Under the policy, students must either use a gender-neutral bathroom or a bathroom designed for their biological sex. Those who participate in physical education or after-school activities are expected to use the locker rooms that comport with their biological gender. As far as physical education, transgender students also have the option of taking an alternative class that doesn’t require them to change clothes or shower.
However, the policy also says that it “does not anticipate every situation that might occur with respect to transgender students,” and allows for each situation to be reviewed on a “case-by-case basis.”
Besides the restroom policy — which LGBT advocates argue is discriminatory — Marionville has adopted other administrative policies that could be seen as pro-transgender. Those policies will allow students to change their name once every school year, use whatever pronoun they prefer, and dress according to their gender identity, so long as their attire conforms to school dress codes.
Marionville superintendent Larry Brown told the News-Leader that the school board made the decision to adopt its new policies based on recommendations from the school’s insurance company and its attorney, Tom Mickles.
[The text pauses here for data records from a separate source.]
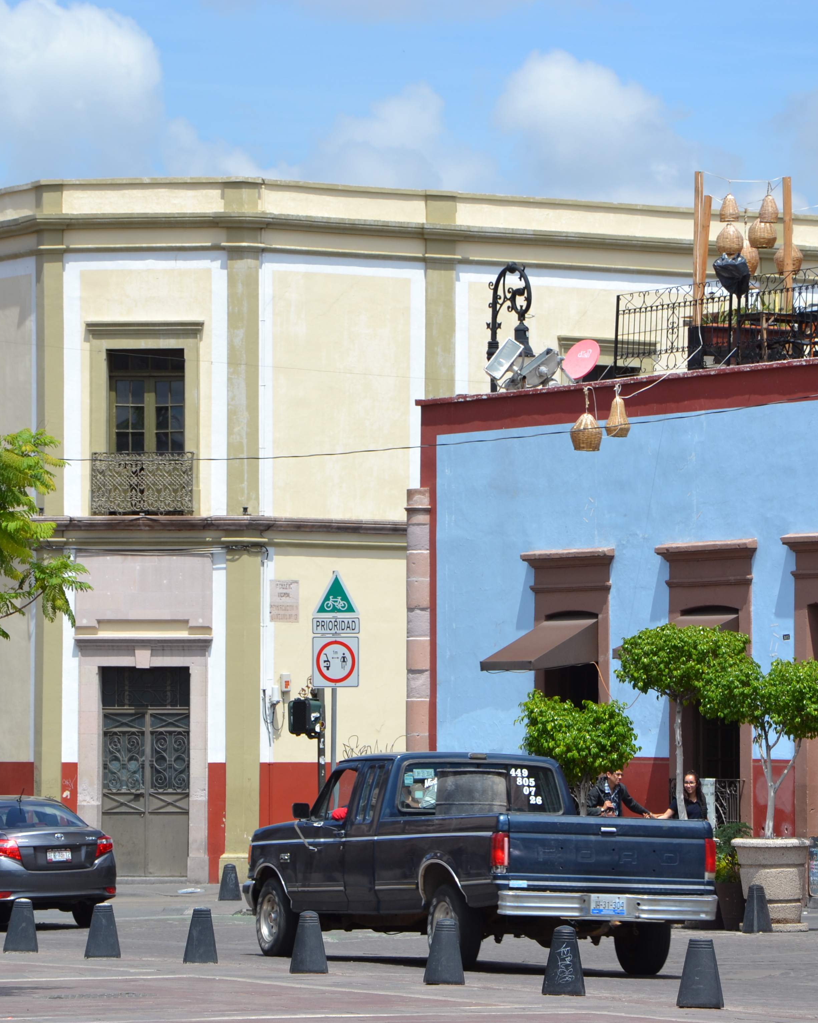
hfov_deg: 8.6
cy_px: 512
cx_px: 395
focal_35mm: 180
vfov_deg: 10.7
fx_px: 5437
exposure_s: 1/250
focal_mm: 85
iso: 100
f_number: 8
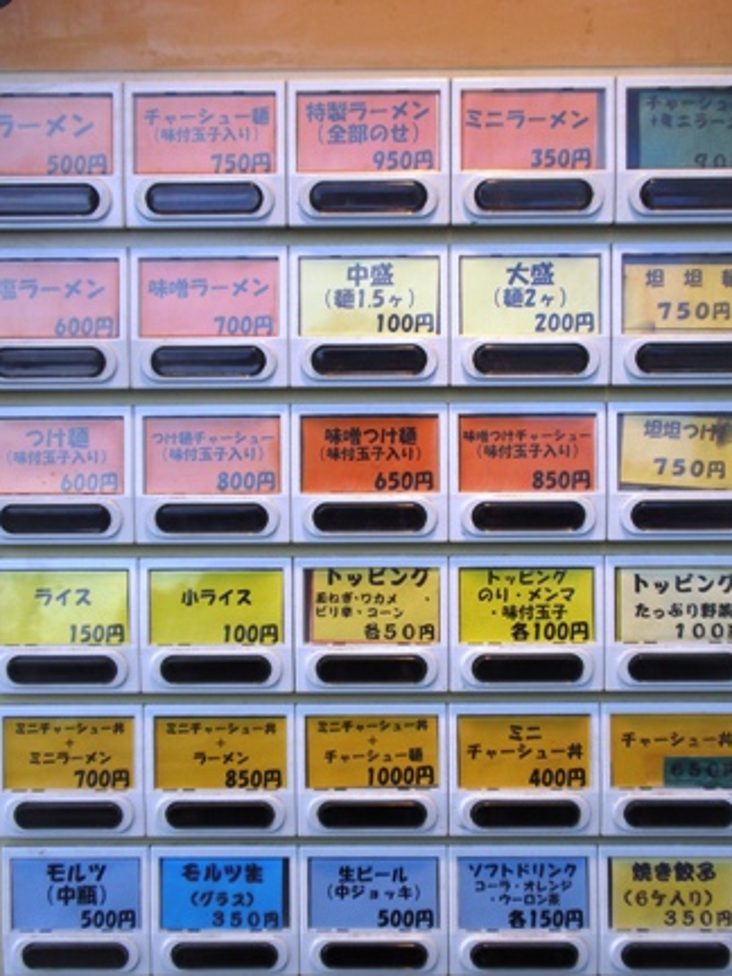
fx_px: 1128
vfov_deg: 46.8
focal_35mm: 40
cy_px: 503
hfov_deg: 36.0
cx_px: 375
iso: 64
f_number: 3.5
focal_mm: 6.6
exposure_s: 1/200
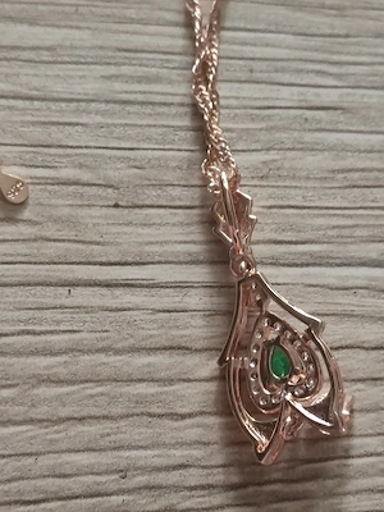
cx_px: 192
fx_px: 355
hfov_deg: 56.8
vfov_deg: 71.6
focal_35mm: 24
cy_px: 256
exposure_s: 1/17
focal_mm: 5.89
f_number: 1.89
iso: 2405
Mickles is affiliated with the Missouri Consultants for Education (MCE), one of two organizations that craft and recommend certain policies that Missouri schools may adopt.
Mickles said that MCE’s policy model was created specifically to counter recommendations from the U.S. Department of Education’s Office of Civil Rights that would allow transgender students to use the locker room consistent with their gender identity. Earlier this month, the Department of Education ruled that an Illinois high school had engaged in sex discrimination against a transgender female student by not allowing her to use the locker room consistent with her gender identity.
“Female students have a well-developed legal right to be secure in their body integrity,” Mickles said. “They have the right not to be naked in front of a male. We are going to provide alternatives, but showering with them is not one of the options.”